Some of the training we did in winter was to teach her that we might come up to her while she was grazing and not demand any work at all. We approached in a way to prevent escapes, petted her or gave her a treat, and then vanished as quickly as we arrived. That made us a whole lot more interesting to her! It's pretty good when the humans show up out of nowhere, scratch your ears, pick up your feet, give you a handful of corn and then leave without interrupting your important browsing work.

We've made choices along the way to go a bit slow with some things as long as we were developing a strong foundation of cooperation and trust. In the winter, she didn't need to hike the whole land on halter when she needed every possible grazing moment to meet her physical needs.
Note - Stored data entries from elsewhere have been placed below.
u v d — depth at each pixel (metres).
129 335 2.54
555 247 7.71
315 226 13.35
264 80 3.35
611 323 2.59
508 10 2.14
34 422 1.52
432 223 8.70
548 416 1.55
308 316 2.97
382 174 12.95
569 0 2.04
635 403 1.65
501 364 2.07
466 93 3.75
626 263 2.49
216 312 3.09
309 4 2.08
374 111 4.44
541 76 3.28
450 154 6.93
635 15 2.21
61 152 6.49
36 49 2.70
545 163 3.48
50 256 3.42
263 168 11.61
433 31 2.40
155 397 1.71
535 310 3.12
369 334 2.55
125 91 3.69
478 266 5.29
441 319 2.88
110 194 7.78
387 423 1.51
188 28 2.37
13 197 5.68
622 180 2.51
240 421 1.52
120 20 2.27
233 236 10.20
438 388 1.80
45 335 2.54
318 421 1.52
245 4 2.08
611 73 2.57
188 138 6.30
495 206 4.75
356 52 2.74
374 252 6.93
In heavy fly season, we put her on a halter and have her stand steady while we zap bugs with one of these http://www.asseenontv.com/prod-pages/bug_zapper.html instead of demanding she perform a task while being bombed by insects.

She now even comes trotting up to us when she sees us bringing out the noisy bug zapper. The first few training sessions with it though, got big cow eye looks and a serious facial expression as she weighed new fear against her deep feelings of trust. Trust won. We started that as a two person job. We haltered her and I held the halter rope and scratched her chin while Pat lightly zapped a few flies. Within a few days it turned into a one person job, no halter needed, cow standing steady as a rock, and cow even coming from a distance when she sees the zapper.

Not sure if that's any help, but it is working for us. Most of it is just doing a little bit every day and keeping in mind we'd like to have her around for 20 - 30 years. Every little bit of instruction, boundary setting, task training, and trust history adds up.